Funny thing is, Ted Frank, the CFO of CoverMyMeds, never really thought of the company as a startup. Rather, he and his partners viewed operated the business as a company with a long-term future instead of as a startup simply trying to survive from one round of funding to the next.

Operating with a sound, long-term business plan in mind was just one of the lessons that Frank, one of the keynote speakers at the Greater Cleveland Partnership’s and COSE’s BizConCLE event, imparted to those in attendance. In fact, Frank laid out a five-step plan that small- and mid-sized businesses can easily adopt that could put them on the same unicorn trajectory that CoverMyMeds has been on.

Step one: Focus on your distribution channel
Frank said the reason most startups fail is because their distribution channel is either misaligned or not economically viable. How do you make it viable? You enlist the help of your customers to help you grow.

It’s critical that businesses understand that their success is linked to that of the business and that your value to them increases as the business scales.

Step two: Your operating model is not an afterthought
Too many businesses believe they can bolt on their operating plan after they get funding. That’s a precarious line of thinking, particularly in the Midwest where private equity can be difficult to source and you can’t raise $300 million to build a company as some Silicon Valley firms might be able to do.

Instead, businesses in this region need to rely on great economics to succeed.
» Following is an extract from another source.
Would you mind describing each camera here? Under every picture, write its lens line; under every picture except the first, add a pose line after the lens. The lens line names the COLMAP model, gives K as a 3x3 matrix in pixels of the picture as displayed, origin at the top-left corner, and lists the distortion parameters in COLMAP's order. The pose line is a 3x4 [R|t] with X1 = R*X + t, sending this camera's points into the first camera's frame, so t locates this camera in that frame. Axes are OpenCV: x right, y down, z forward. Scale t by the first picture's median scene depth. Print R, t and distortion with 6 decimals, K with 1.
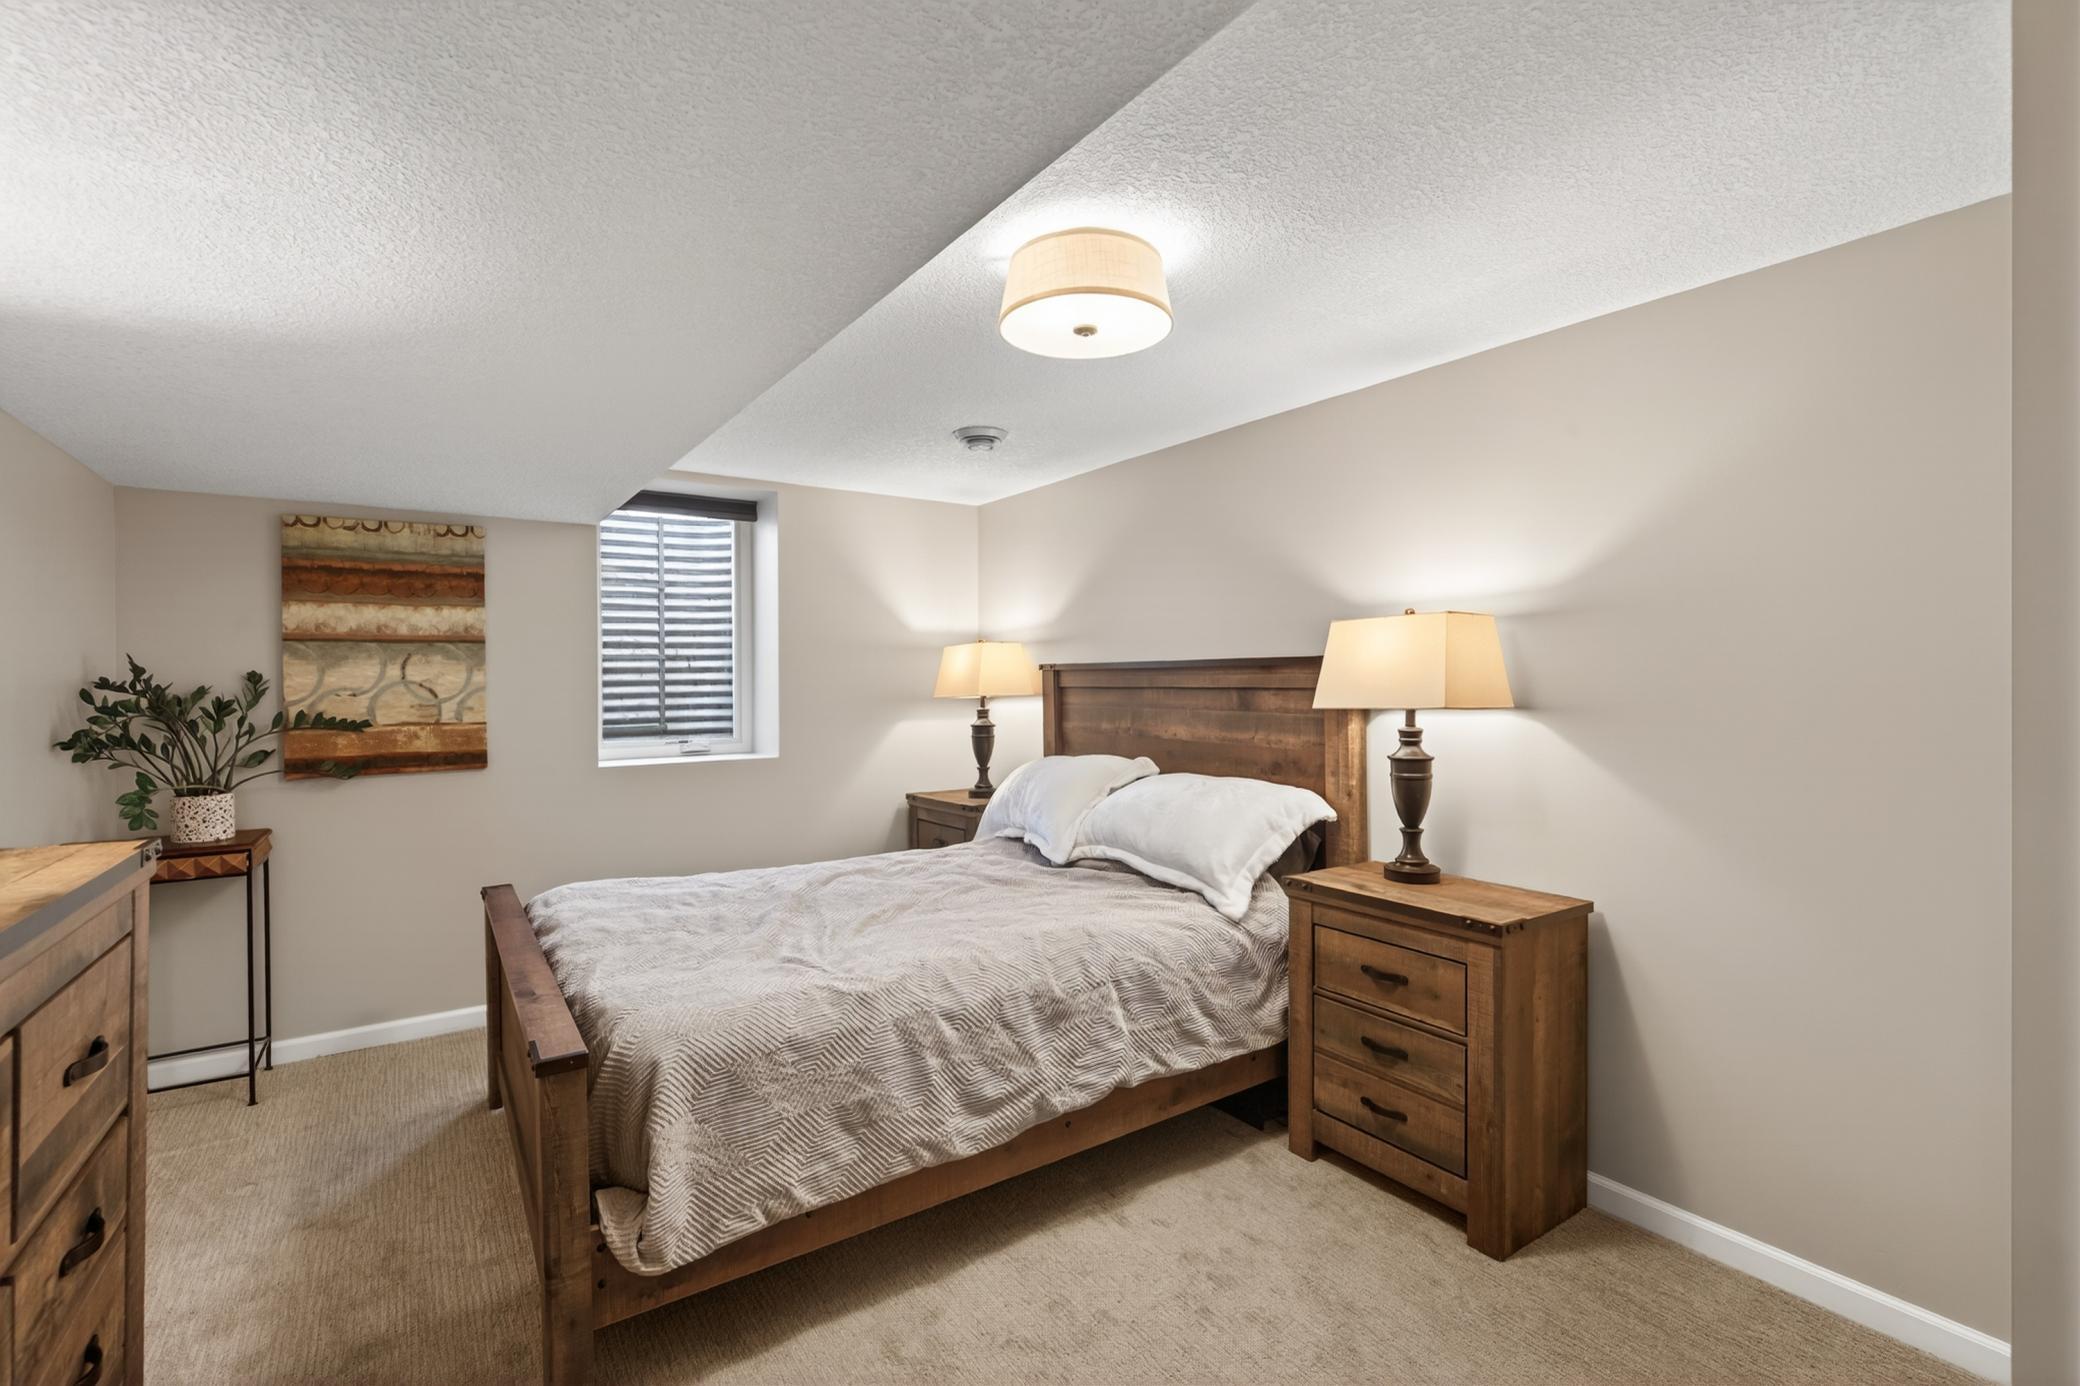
lens RADIAL K [[956.3, 0, 1039.8], [0, 956.3, 685.5], [0, 0, 1]] dist [-0.000445, -0.000006]
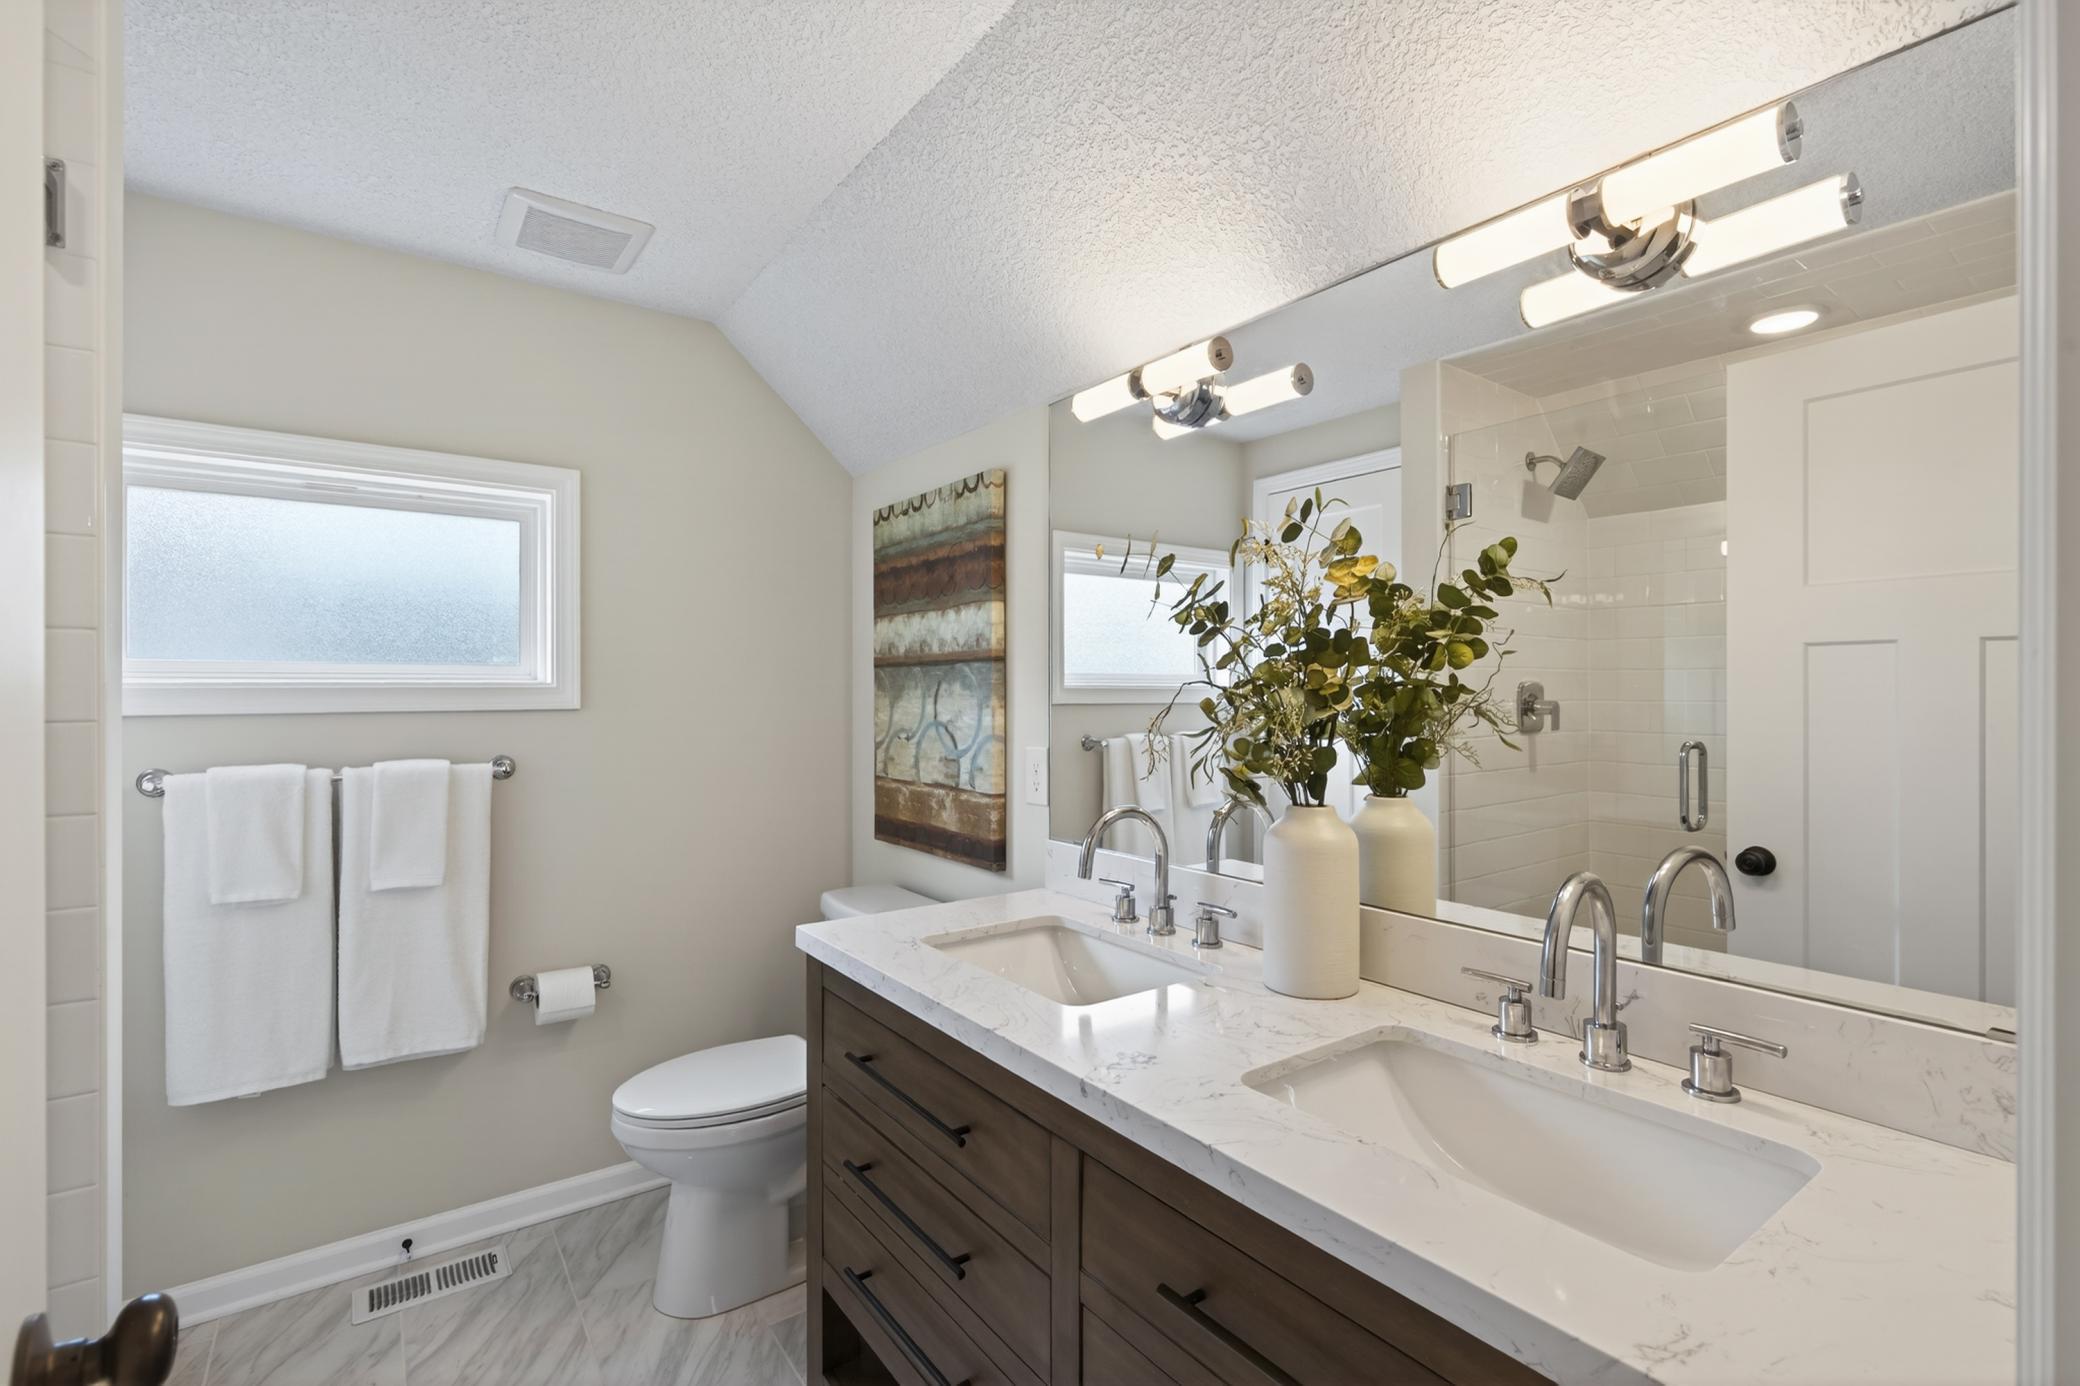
lens RADIAL K [[956.3, 0, 1040.2], [0, 956.3, 688.0], [0, 0, 1]] dist [-0.000445, -0.000006]
pose [[0.050329, 0.002728, -0.998729, 0.017451], [-0.007509, 0.999969, 0.002353, -0.030225], [0.998704, 0.007381, 0.050348, 1.023416]]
And you get to those great economics by being innovative in the way you approach your business and distribution model. When you have these great economics, Frank said, it makes it easier to win because revenue becomes more of a focus instead of costs. And it’s not that profit is unimportant. It’s just that profit is baked into the business model.

Step three: Win through people
At the end of the day, the success or failure of a business is linked to the people who comprise the business. Give these employees something to be excited about, Frank said. The focus on revenue, as described above, can create opportunities for rapid growth where staffers can find opportunities to work in emerging areas of the organization.

Senior leadership should also target specific “star” employees and “connectors” in the marketplace you’re engaged in. These people will help you recruit other Rockstar employees.

And create an environment that is not restrictive (think one-page explanations of company policies) and encourages instead of punishes risk-taking. You want your employees to feel like they’re a part of something and these are just two ways of accomplishing that, he said.

Step four: Don’t rely on fundraising
One of Frank’s favorite sayings is that business owners should be focused on building a company, not a startup. As such, the business has to be one that is sustainable and does not live or die based on the availability of angel investors. If you’re focused on just surviving from the “A” round of capital raising, to the “B” round to the “C” round, etc., you’re not focused on building a company.

Put another way, if you’re raising money because you need money, you’ve already lost. Don’t worry about your exit strategy. Worry about how your business is going to help people—while also making some money along the way.

Step five: Set big goals
Don’t be afraid of setting big, hairy, audacious goals. Again, if your company is all about offense, you’re going to attract valuable heavy-hitter job candidates who want to help you do amazing things.